> **Exercise instructions**
Print every line of the records below character for character, with nothing changed, added, or left out.

> **Plain-text document sources**
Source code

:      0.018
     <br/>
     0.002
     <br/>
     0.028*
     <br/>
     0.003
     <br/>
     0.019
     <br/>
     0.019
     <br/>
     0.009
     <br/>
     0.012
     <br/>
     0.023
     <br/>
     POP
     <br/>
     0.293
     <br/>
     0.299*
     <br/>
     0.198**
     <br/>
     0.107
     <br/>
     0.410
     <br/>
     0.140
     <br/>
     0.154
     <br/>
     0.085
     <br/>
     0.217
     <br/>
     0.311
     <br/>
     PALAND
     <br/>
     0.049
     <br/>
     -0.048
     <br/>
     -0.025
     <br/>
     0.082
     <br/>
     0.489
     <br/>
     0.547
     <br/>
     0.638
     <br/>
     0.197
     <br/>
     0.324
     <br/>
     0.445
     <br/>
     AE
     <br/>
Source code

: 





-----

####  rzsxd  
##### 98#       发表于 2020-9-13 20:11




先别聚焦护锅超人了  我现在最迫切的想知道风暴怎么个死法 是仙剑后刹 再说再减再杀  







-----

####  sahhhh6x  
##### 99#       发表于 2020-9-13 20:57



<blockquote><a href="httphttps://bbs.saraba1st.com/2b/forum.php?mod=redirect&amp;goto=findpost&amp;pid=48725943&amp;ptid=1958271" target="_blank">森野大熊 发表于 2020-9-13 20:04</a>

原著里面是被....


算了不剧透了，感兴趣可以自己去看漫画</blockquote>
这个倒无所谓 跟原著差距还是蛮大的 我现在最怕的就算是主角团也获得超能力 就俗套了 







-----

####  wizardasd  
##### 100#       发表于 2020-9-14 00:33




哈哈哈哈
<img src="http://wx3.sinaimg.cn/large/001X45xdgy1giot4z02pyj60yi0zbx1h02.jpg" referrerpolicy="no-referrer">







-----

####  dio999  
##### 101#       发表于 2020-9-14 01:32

> **Expected answer**
Source code

:      0.018
     <br/>
     0.002
     <br/>
     0.028*
     <br/>
     0.003
     <br/>
     0.019
     <br/>
     0.019
     <br/>
     0.009
     <br/>
     0.012
     <br/>
     0.023
     <br/>
     POP
     <br/>
     0.293
     <br/>
     0.299*
     <br/>
     0.198**
     <br/>
     0.107
     <br/>
     0.410
     <br/>
     0.140
     <br/>
     0.154
     <br/>
     0.085
     <br/>
     0.217
     <br/>
     0.311
     <br/>
     PALAND
     <br/>
     0.049
     <br/>
     -0.048
     <br/>
     -0.025
     <br/>
     0.082
     <br/>
     0.489
     <br/>
     0.547
     <br/>
     0.638
     <br/>
     0.197
     <br/>
     0.324
     <br/>
     0.445
     <br/>
     AE
     <br/>
Source code

: 





-----

####  rzsxd  
##### 98#       发表于 2020-9-13 20:11




先别聚焦护锅超人了  我现在最迫切的想知道风暴怎么个死法 是仙剑后刹 再说再减再杀  







-----

####  sahhhh6x  
##### 99#       发表于 2020-9-13 20:57



<blockquote><a href="httphttps://bbs.saraba1st.com/2b/forum.php?mod=redirect&amp;goto=findpost&amp;pid=48725943&amp;ptid=1958271" target="_blank">森野大熊 发表于 2020-9-13 20:04</a>

原著里面是被....


算了不剧透了，感兴趣可以自己去看漫画</blockquote>
这个倒无所谓 跟原著差距还是蛮大的 我现在最怕的就算是主角团也获得超能力 就俗套了 







-----

####  wizardasd  
##### 100#       发表于 2020-9-14 00:33




哈哈哈哈
<img src="http://wx3.sinaimg.cn/large/001X45xdgy1giot4z02pyj60yi0zbx1h02.jpg" referrerpolicy="no-referrer">







-----

####  dio999  
##### 101#       发表于 2020-9-14 01:32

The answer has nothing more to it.